# Looking Elsewhere In MO



## dndweeks (Jan 17, 2013)

Last week, we were able to spend a couple days looking at properties in Mountain Grove, Ava, Cabool, Norwood and Mansfield. We saw some nice properties and some not-so-nice properties. It was a great trip that really helped us narrow down what we want. One of the things we discovered is that we need to look a little further west, so we put ourselves closer to Springfield airport for hubby's work travel. I've contacted another realtor and in a few weeks we'll head back to Missouri to check out some properties in the Christian, Stone and Webster county areas. 
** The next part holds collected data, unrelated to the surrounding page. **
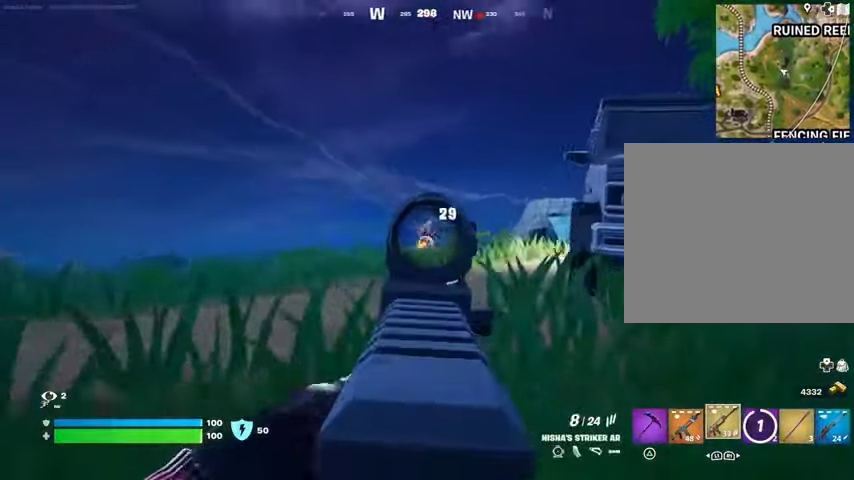
{"dt_ms": 500, "buttons": ["L1"], "left_stick": "up", "right_stick": "right", "events": [[67, "right_stick", "left"], [167, "right_stick", "center"], [333, "L1", "down"], [333, "R2", "up"], [333, "left_stick", "up"], [400, "L2", "up"], [400, "right_stick", "right"], [433, "L1", "up"], [467, "L1", "down"]]}
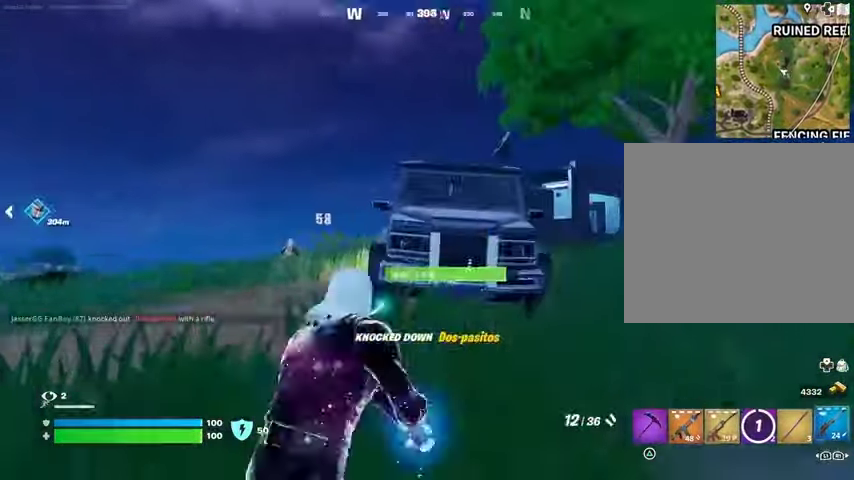
{"dt_ms": 500, "buttons": [], "left_stick": "up-left", "right_stick": "center", "events": [[33, "left_stick", "right"], [33, "right_stick", "down-right"], [133, "right_stick", "center"], [167, "L1", "up"], [300, "L3", "down"], [300, "left_stick", "up-right"], [433, "L3", "up"], [467, "left_stick", "up-left"]]}
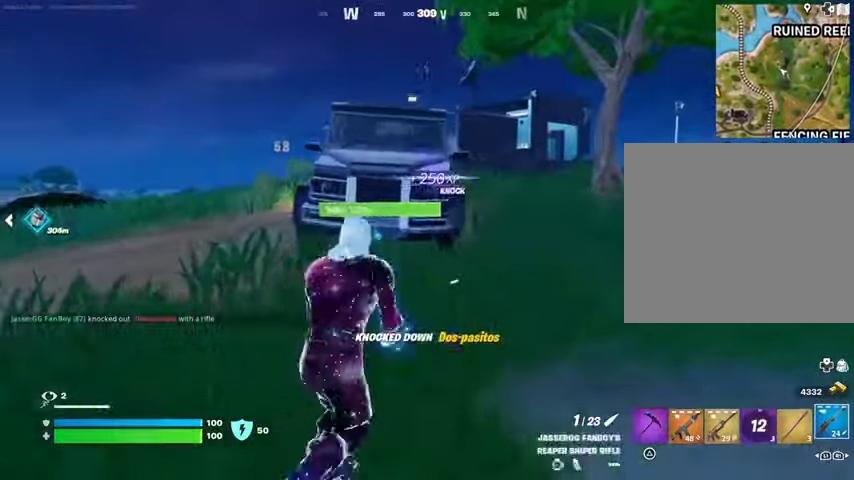
{"dt_ms": 500, "buttons": [], "left_stick": "up-left", "right_stick": "center", "events": [[33, "L1", "down"], [133, "L1", "up"], [167, "CROSS", "down"], [267, "CROSS", "up"], [333, "CROSS", "down"], [400, "CROSS", "up"]]}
Having driven I-44 many times over the years, we knew the areas was beautiful, but this trip allowed us the opportunity to see just how beautiful the Ozarks really are. We also experienced some of the wildlife there - saw some wild turkey on one property and I came within inches of stepping on a black snake (that really got my attention). Overall a great trip and we are looking forward to continuing our search for the perfect homestead property.


----------



## dndweeks (Jan 17, 2013)

Just curious if there is anyone out here from Christian, Stone or Webster counties.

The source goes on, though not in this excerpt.